(Saved data entries)
BEGIN

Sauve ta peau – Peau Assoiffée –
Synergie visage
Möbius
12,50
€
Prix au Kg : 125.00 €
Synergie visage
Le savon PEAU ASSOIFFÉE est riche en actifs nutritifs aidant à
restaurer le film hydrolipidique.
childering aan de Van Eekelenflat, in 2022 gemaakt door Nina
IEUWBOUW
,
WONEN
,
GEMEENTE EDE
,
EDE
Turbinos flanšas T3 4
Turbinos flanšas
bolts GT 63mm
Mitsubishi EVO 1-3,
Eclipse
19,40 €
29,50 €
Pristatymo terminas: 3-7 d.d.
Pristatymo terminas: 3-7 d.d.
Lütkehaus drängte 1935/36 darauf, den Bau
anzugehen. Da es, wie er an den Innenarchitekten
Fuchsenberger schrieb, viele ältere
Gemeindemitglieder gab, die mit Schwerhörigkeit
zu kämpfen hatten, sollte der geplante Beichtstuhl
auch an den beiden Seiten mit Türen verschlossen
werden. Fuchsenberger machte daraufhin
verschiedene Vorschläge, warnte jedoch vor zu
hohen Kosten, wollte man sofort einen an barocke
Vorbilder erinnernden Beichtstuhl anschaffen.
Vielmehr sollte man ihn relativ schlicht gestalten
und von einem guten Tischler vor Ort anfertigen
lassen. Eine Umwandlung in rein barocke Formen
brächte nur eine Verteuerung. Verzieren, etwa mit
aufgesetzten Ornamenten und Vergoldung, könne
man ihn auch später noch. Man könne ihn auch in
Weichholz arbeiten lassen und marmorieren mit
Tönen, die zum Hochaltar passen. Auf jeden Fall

END
BEGIN

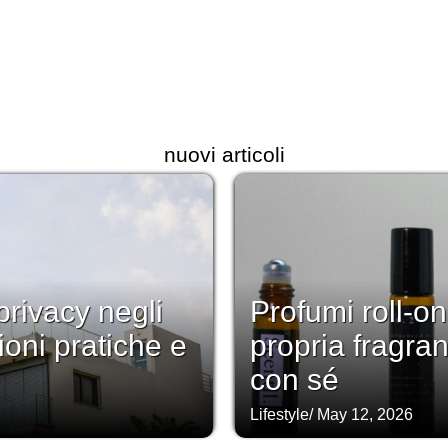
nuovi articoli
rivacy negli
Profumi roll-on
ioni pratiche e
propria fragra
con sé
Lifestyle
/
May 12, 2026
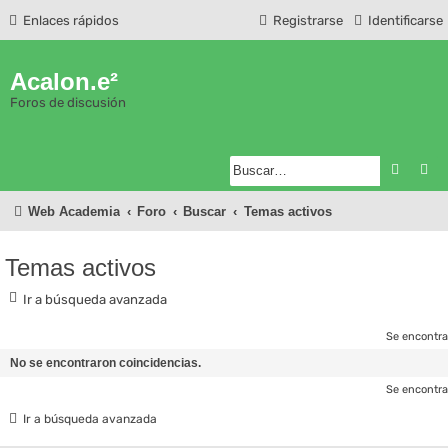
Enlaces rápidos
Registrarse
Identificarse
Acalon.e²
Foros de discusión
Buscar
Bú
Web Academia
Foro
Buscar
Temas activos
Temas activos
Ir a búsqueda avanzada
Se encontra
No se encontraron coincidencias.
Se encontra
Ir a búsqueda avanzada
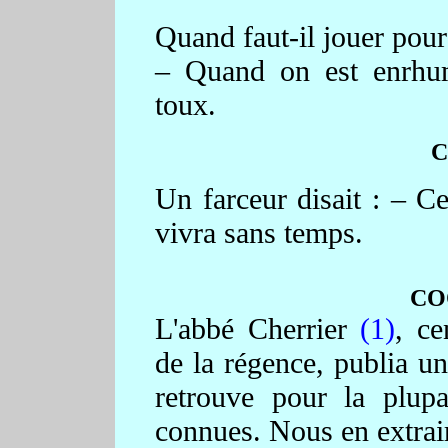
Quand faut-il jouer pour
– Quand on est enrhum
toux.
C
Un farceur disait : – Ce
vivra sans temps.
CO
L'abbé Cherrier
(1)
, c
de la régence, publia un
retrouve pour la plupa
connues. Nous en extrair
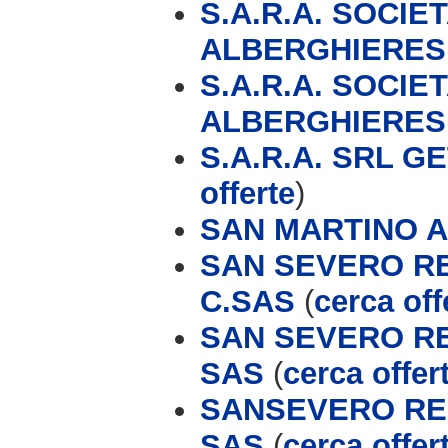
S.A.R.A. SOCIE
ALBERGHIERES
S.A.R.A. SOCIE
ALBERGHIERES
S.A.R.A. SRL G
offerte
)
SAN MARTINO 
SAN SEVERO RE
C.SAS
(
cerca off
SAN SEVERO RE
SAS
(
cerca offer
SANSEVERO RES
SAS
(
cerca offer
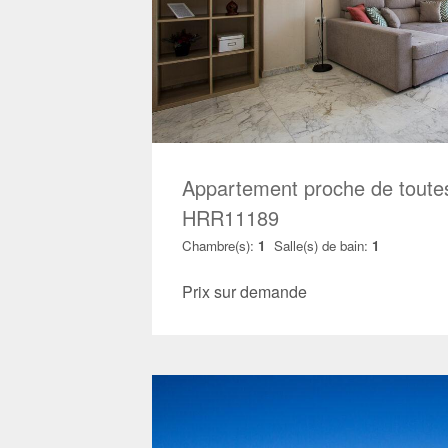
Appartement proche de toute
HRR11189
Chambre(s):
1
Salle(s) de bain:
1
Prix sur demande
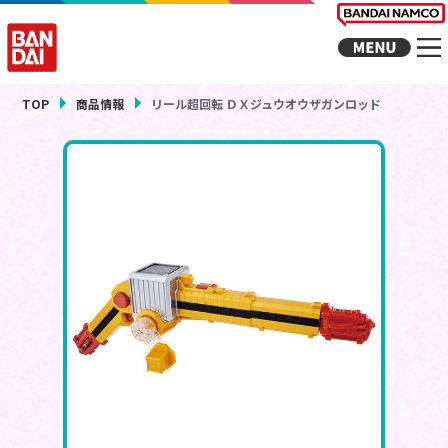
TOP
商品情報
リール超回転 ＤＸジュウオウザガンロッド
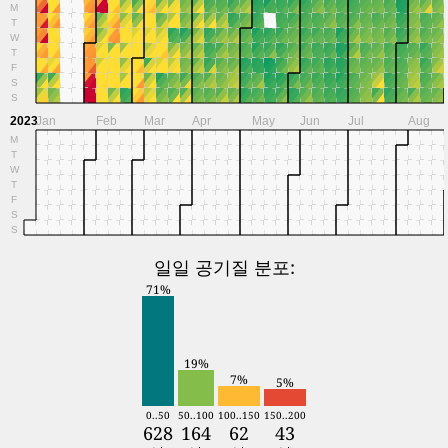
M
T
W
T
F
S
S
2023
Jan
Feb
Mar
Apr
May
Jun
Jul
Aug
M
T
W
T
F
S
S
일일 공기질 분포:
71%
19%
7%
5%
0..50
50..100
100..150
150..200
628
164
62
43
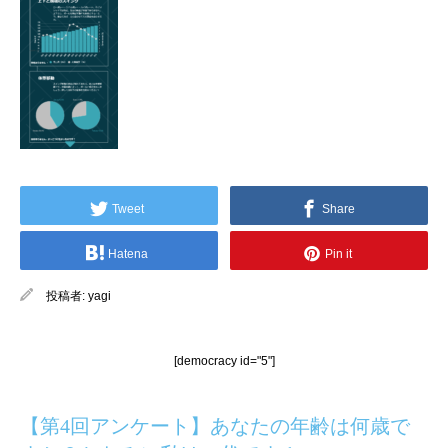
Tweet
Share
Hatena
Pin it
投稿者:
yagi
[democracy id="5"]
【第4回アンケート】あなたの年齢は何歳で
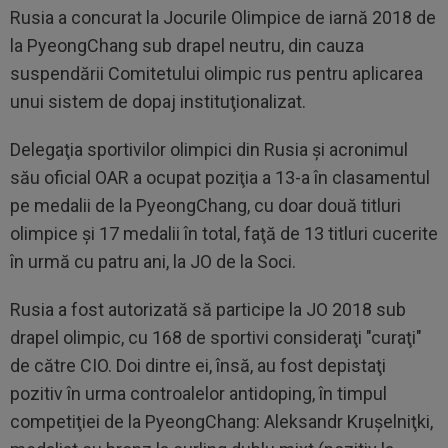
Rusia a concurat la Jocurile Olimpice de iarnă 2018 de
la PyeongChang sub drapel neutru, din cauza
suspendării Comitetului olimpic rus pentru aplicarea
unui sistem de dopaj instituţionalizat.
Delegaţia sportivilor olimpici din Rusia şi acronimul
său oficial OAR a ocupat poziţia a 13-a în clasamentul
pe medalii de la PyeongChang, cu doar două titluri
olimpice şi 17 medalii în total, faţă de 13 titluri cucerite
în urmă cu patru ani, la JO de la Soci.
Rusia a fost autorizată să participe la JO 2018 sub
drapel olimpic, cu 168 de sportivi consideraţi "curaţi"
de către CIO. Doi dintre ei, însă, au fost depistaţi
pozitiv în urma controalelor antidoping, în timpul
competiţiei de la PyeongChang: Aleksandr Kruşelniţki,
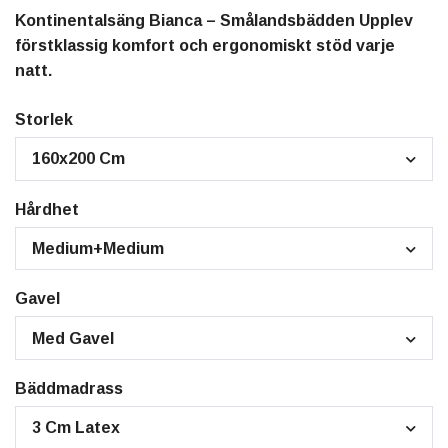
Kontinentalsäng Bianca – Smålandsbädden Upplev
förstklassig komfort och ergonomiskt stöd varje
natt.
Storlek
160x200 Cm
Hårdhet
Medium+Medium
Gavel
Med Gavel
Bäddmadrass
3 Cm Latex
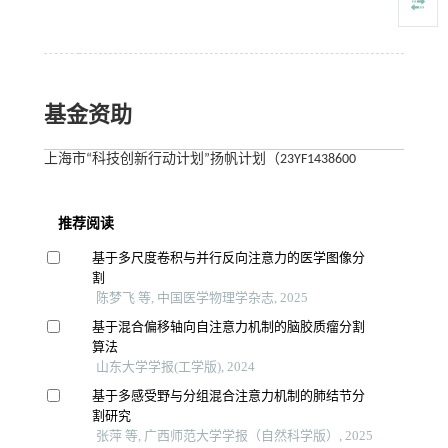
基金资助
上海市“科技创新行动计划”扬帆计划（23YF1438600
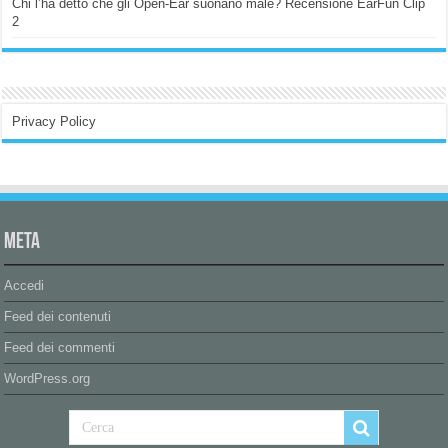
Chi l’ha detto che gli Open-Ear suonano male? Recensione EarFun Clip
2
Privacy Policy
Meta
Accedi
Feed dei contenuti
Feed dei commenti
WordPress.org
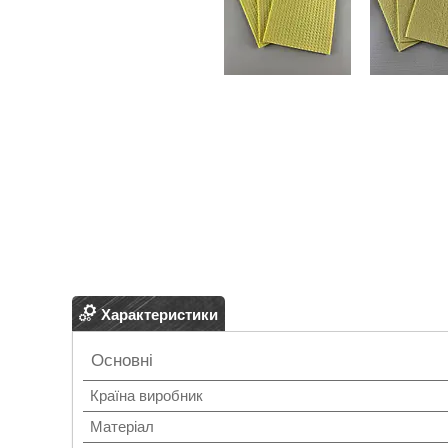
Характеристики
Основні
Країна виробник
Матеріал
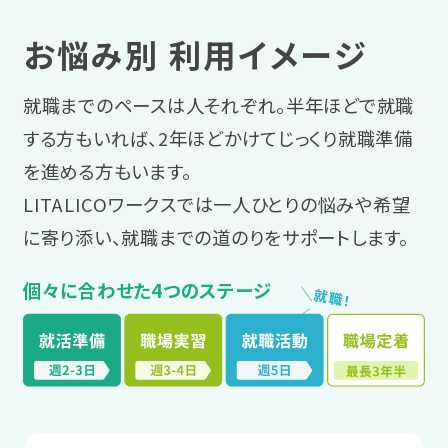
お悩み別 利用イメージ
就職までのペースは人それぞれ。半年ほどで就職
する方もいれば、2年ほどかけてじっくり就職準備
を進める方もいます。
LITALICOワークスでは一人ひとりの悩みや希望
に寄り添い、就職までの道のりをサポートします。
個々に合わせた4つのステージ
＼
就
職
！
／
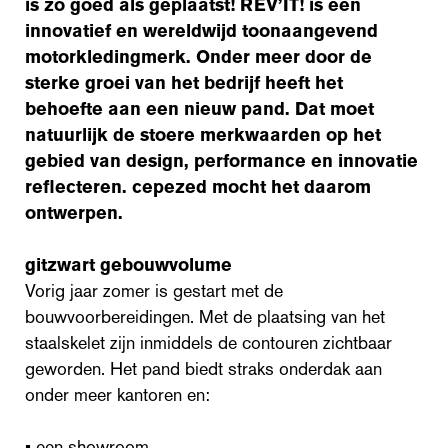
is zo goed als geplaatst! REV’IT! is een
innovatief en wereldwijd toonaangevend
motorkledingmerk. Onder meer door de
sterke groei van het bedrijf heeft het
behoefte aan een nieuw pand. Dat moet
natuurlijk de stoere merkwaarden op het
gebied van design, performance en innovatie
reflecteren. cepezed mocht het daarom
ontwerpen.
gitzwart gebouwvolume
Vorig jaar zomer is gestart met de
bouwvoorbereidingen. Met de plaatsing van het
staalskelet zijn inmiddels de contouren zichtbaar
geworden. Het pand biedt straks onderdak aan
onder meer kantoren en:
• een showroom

END
BEGIN

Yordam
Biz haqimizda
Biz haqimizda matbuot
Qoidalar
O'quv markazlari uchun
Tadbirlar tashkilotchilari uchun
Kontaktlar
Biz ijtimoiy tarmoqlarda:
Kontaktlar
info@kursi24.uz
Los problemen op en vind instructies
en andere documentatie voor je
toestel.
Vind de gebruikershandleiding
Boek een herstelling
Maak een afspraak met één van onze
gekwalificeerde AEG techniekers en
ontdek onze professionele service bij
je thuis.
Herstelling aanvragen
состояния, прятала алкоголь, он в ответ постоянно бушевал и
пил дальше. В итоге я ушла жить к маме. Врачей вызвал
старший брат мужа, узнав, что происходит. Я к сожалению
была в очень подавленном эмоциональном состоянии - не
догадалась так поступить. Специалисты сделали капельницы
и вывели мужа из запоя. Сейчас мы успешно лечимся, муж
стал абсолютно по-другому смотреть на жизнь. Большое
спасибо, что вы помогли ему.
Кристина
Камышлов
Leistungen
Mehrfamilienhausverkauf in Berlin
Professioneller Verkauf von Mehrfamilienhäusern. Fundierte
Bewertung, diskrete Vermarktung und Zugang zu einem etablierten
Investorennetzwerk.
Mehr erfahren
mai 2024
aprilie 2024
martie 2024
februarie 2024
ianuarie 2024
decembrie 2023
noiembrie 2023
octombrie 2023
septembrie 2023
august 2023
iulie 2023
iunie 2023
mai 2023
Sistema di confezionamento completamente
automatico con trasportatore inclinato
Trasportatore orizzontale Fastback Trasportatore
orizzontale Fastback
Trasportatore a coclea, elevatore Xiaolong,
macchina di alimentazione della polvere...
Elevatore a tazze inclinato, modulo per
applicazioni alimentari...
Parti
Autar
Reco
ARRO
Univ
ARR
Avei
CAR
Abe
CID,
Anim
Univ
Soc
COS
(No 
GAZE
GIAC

END

:: Problem to work on ::
From the records above, pick out and copy each line holding the word "drapel".

:: Task result ::
la PyeongChang sub drapel neutru, din cauza
drapel olimpic, cu 168 de sportivi consideraţi "curaţi"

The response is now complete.